Under the new zoning rules, businesses would not be required to have independent parking, and some setbacks would be eliminated.
“The whole point is we are trying to create a walking district,” said Carrie Johnson, planning commissioner.
Commission chairman Mary Ellen Abrams said it would give businesses already there some breathing room to expand.
Ron Ott, mayor pro tem, said the intention is to protect the businesses from becoming a residential area.
“There is an important advantage to having more businesses,” said Jon Harrah, deputy town administrator. “We want to thrive, we want to make the economy good.”
The issue of an entertainment district was first brought to the planning commission in June 2016, but no public hearing was ever held.
At Tuesday’s hearing, more than a dozen people showed up to express their support or opposition to the project.
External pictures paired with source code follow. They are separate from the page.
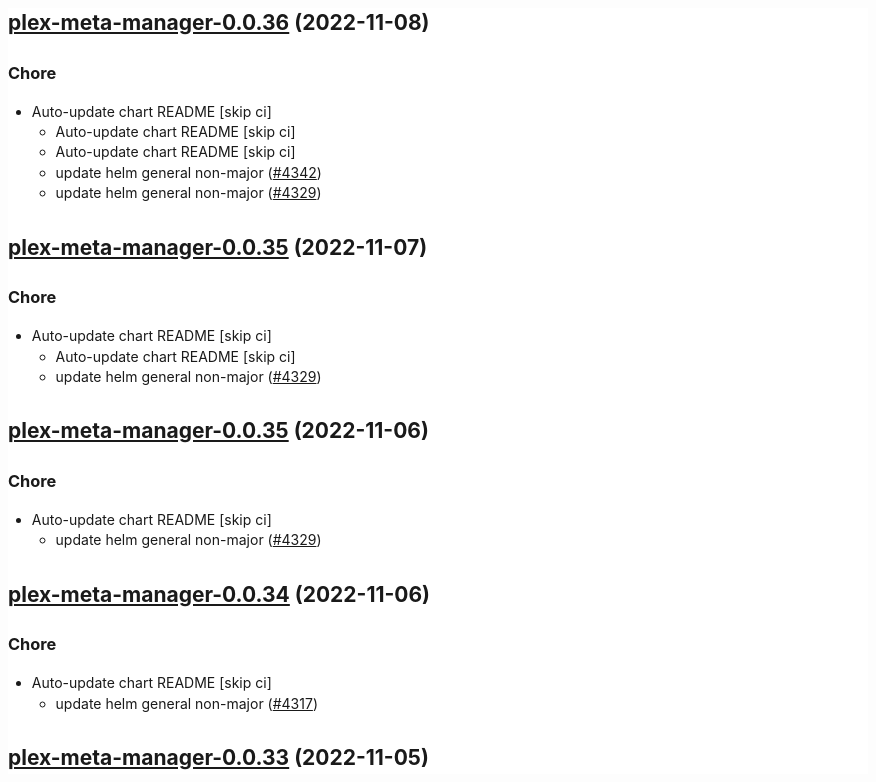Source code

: ## [plex-meta-manager-0.0.36](https://github.com/truecharts/charts/compare/plex-meta-manager-0.0.34...plex-meta-manager-0.0.36) (2022-11-08)

### Chore

- Auto-update chart README [skip ci]
  - Auto-update chart README [skip ci]
  - Auto-update chart README [skip ci]
  - update helm general non-major ([#4342](https://github.com/truecharts/charts/issues/4342))
  - update helm general non-major ([#4329](https://github.com/truecharts/charts/issues/4329))




## [plex-meta-manager-0.0.35](https://github.com/truecharts/charts/compare/plex-meta-manager-0.0.34...plex-meta-manager-0.0.35) (2022-11-07)

### Chore

- Auto-update chart README [skip ci]
  - Auto-update chart README [skip ci]
  - update helm general non-major ([#4329](https://github.com/truecharts/charts/issues/4329))




## [plex-meta-manager-0.0.35](https://github.com/truecharts/charts/compare/plex-meta-manager-0.0.34...plex-meta-manager-0.0.35) (2022-11-06)

### Chore

- Auto-update chart README [skip ci]
  - update helm general non-major ([#4329](https://github.com/truecharts/charts/issues/4329))




## [plex-meta-manager-0.0.34](https://github.com/truecharts/charts/compare/plex-meta-manager-0.0.33...plex-meta-manager-0.0.34) (2022-11-06)

### Chore

- Auto-update chart README [skip ci]
  - update helm general non-major ([#4317](https://github.com/truecharts/charts/issues/4317))




## [plex-meta-manager-0.0.33](https://github.com/truecharts/charts/compare/plex-meta-manager-0.0.32...plex-meta-manager-0.0.33) (2022-11-05)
Bill Howard, the owner of Surf Diner and an Horry County Councilman, said he supported the zoning change and that residential encroachment could damage Surfside’s image as a small seaside town.
The entertainment designation would help brand the area as the boardwalk area and a family beach, officials said.
Rebuilding the pier, which was destroyed by Hurricane Matthew, will cost about $9 million. It will be built 10 feet higher to avoid flooding and storm surge damage.
No construction dates have been set.